Originally written as a novel in 1926, The White Guard was turned into the play The Days of the Turbins that was also banned during Bulgakov’s lifetime. The near-farcical story follows the fortunes of the Turbin family from 1918, as the opposing forces in the Russian civil war and the Ukrainian peasants fight over the city of Kiev. Bulgakov’s 1928 epic Flight, about the exodus of White Russian émigrés after the war, was staged at the NT in 1998.

Cast so far confirmed for The White Guard include Conleth Hill (who also appeared in Philistines), Pip Carter, Paul Higgins and Justine Mitchell. The production is designed by Bunny Christie, with lighting by Neil Austin and sound by Christopher Shutt.

In the NT Cottesloe

Tamsin Oglesby’s new “furious comedy” about fear of old age, Really Old, Like Forty Five, receives its world premiere in the NT Cottesloe on 3 February 2009 (previews from 27 January), directed by Anna Mackmin.

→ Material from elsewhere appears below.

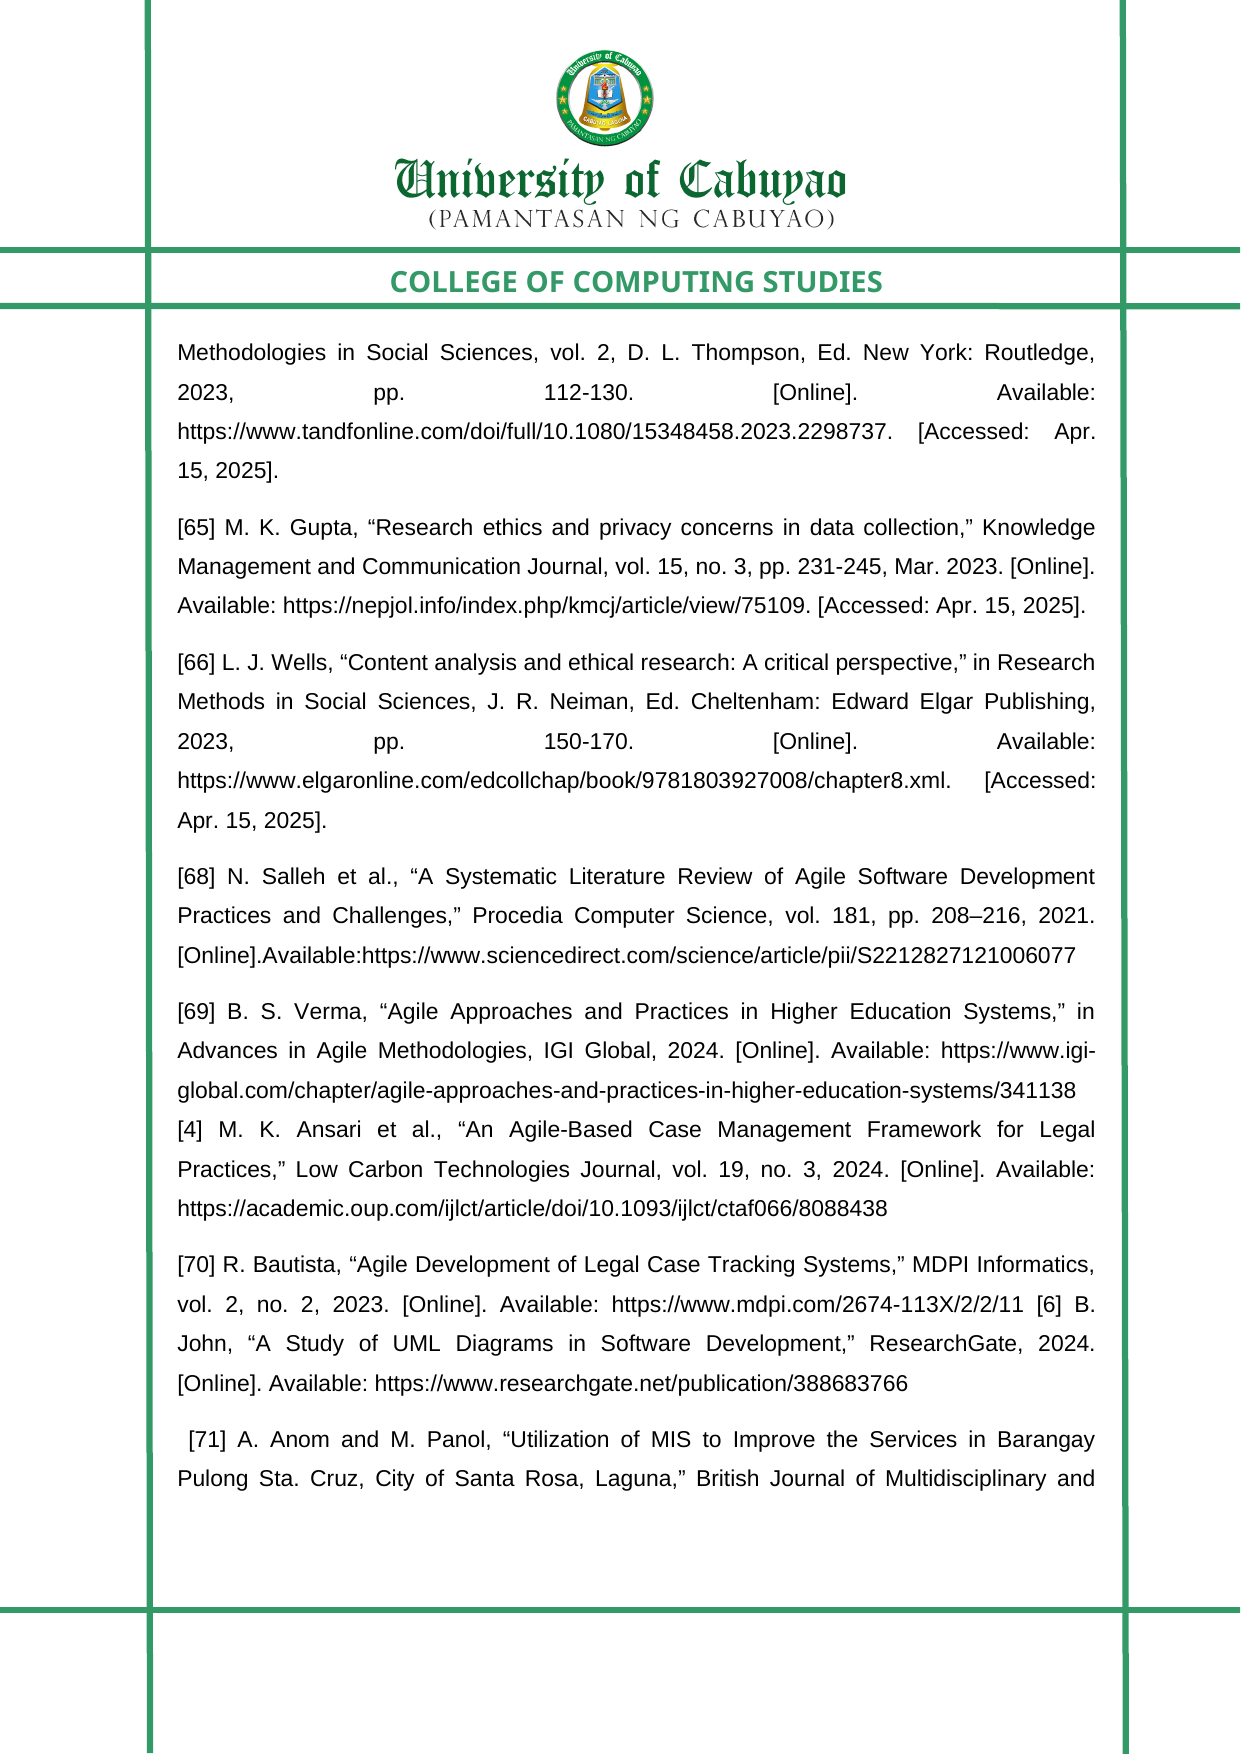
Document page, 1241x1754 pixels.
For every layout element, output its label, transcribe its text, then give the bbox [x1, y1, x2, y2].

text [68] N. Salleh et al., “A Systematic Literature Review of Agile Software Development Practices and Challenges,” Procedia Computer Science, vol. 181, pp. 208–216, 2021.[Online].Available:https://www.sciencedirect.com/science/article/pii/S2212827121006077 [177, 863, 1096, 968]
text [69] B. S. Verma, “Agile Approaches and Practices in Higher Education Systems,” in Advances in Agile Methodologies, IGI Global, 2024. [Online]. Available: https://www.igi-global.com/chapter/agile-approaches-and-practices-in-higher-education-systems/341138 [4] M. K. Ansari et al., “An Agile-Based Case Management Framework for Legal Practices,” Low Carbon Technologies Journal, vol. 19, no. 3, 2024. [Online]. Available: https://academic.oup.com/ijlct/article/doi/10.1093/ijlct/ctaf066/8088438 [177, 998, 1096, 1222]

There are just too many old people. As a government research body seeks to deal with the problems of a maturing population, a family addresses its own. Lyn’s memory starts to go, Alice takes a fall and even Robbie has to face the signs of ageing. Relations are put to the test across three generations. As are those who enter the increasingly sinister world of State Care.

The Really Old, Like Forty Five cast is: Lucy May Barker, Paul Bazely, Amelia Bullmore, Tanya Franks, Gawn Grainger, Thomas Jordan, Michela Meazza, Judy Parfitt, Paul Ritter and Marcia Warren.

Really Old, Like Forty Five is joined in the NT Cottesloe rep, for ten performances only from 9 February to 13 March 2010, by Fuel’s production of The 14th Tale written and performed by Inua Ellams. Visual and performance artist and poet Ellams was born in Nigeria in 1984 and moved to the UK as a teenager. The 14th Tale is a free-flowing narrative that tells the hilarious exploits of this natural born mischief from the clay streets of Nigeria to rooftops in Dublin and finally to London.